Rente für DDR-Geschiedene – Frauen am Existenzminimum soll geholfen werden

26. Februar 2018 um 12:26 Uhr

Die CDU-Fraktion im Thüringer Landtag hat im Januar 2018 die Landesregierung aufgefordert, sich auf Bundesebene für die Ansprüche auf Rente für in der DDR geschiedene Frauen stark zu machen. Im Koalitionsvertrag von SPD und Union ist nun ein Härtefonds in der Rentenversicherung verankert, der Menschen am Existenzminimum unterstützen soll. Vor allem die Ungleichbehandlungen aus der sogenannten Rentenüberleitung sollen damit beseitigt werden.

Keine oder knappe Rente für DDR-Geschiedene – Die Leidtragenden sind vor allem die Frauen

Leben am Existenzminimum: Die Rente für DDR-Geschiedene reicht häufig kaum zur Grundsicherung.

Leben am Existenzminimum: Die Rente für DDR-Geschiedene reicht häufig kaum zur Grundsicherung.

Frauen genossen in der DDR besondere Vorteile bei der Rente, wie z. B. zusätzliche Anrechnungszeiten für Kinder oder die volle Anrechnung von Teilzeitjahren. Sie waren deshalb hinsichtlich ihrer Rente meist gut versorgt und benötigten keinen weiteren Erwerb von Rentenansprüchen.

Ließen sie sich scheiden, gab es für sie daher auch keinen Versorgungsausgleich, wie es in der Bundesrepublik bereits seit 1977 üblich ist. Dieser garantiert Geschiedenen bis heute eine faire Rentenberechnung unter Einbezug der gemeinsamen Ehejahre.

Nach der Wende galten bei der Rente für DDR-Geschiedene jedoch weder die Vorteile für Frauen in der DDR noch die Regelungen der BRD für Geschiedene, die u.a. einen Versorgungsausgleich oder eine Geschiedenen-Witwenrente vorsehen. Infolgedessen leben heute vor allem in der DDR geschiedene Frauen, die zu Zeiten ihrer Ehe nicht voll erwerbstätig waren, weil sie z. B. ihre Berufstätigkeit zu Gunsten ihrer Familie zurückgestellt haben, ohne ausreichende Alterssicherung am Existenzminimum. Einige gehen selbst hochbetagt noch arbeiten, andere leben von Sozialhilfe.

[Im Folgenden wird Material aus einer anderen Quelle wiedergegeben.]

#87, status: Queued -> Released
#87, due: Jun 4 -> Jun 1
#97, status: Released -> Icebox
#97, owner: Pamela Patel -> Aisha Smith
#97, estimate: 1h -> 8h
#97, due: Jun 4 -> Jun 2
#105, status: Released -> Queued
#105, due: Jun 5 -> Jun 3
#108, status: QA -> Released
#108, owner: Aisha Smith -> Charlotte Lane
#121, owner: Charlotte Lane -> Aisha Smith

Rente für DDR-Geschiedene: Korrekturen bei der Rentenüberleitung sind längst überfällig

Das Rentenüberleitungsgesetz sollte die Altersvorsorge für DDR-Geschiedene sichern.

Das Rentenüberleitungsgesetz sollte die Altersvorsorge für DDR-Geschiedene sichern.

Das Rentenüberleitungsgesetz legte zwischen 1992 und 1996 die Rente für in der DDR Geschiedene fest und zahlte den Betroffenen einen Ausgleich. Diese Übergangszeit sollte dazu dienen, die Alterssicherung der Frauen in der leistungsbezogenen Rentenversicherung zu verbessern.

Die damit angekündigte Reform blieb jedoch aus, der Ausgleich bei der Rente für in der DDR geschiedene Frauen fiel ab 1997 trotzdem weg. Stattdessen erhielten sie nun „Westrente“, jedoch ohne Anrechnung des Versorgungsausgleichs, wodurch sich kein oder ein nur geringer Rentenanspruch für die Betroffenen ergab.

Dies ist ein Fehler, der dringend einer Korrektur bedarf. Der Härtefallfonds, den SPD, CDU und CSU nun im Koalitionsvertrag vereinbart haben, soll dort ansetzen.

Der gleichstellungspolitische Sprecher der CDU äußerte sich dazu folgendermaßen:

„Wenn der Koalitionsvertrag zwischen CDU, CSU und SPD nun zumindest für Härtefälle in der Grundsicherung eine Fondslösung vorsieht, so ist das ein erster Erfolg und ein wichtiger Teil einer Gesamtlösung in dieser Frage.“

Der geplante Fonds von 500 Millionen Euro soll nicht nur die Rente für in der DDR geschiedene Frauen aufbessern, sondern auch andere Personengruppen unterstützen, die nach der Wende durch die Angleichung der Rentensysteme benachteiligt wurden. Dies betrifft z. B. Krankenschwestern, Postmitarbeiter, Bergarbeiter und Professoren.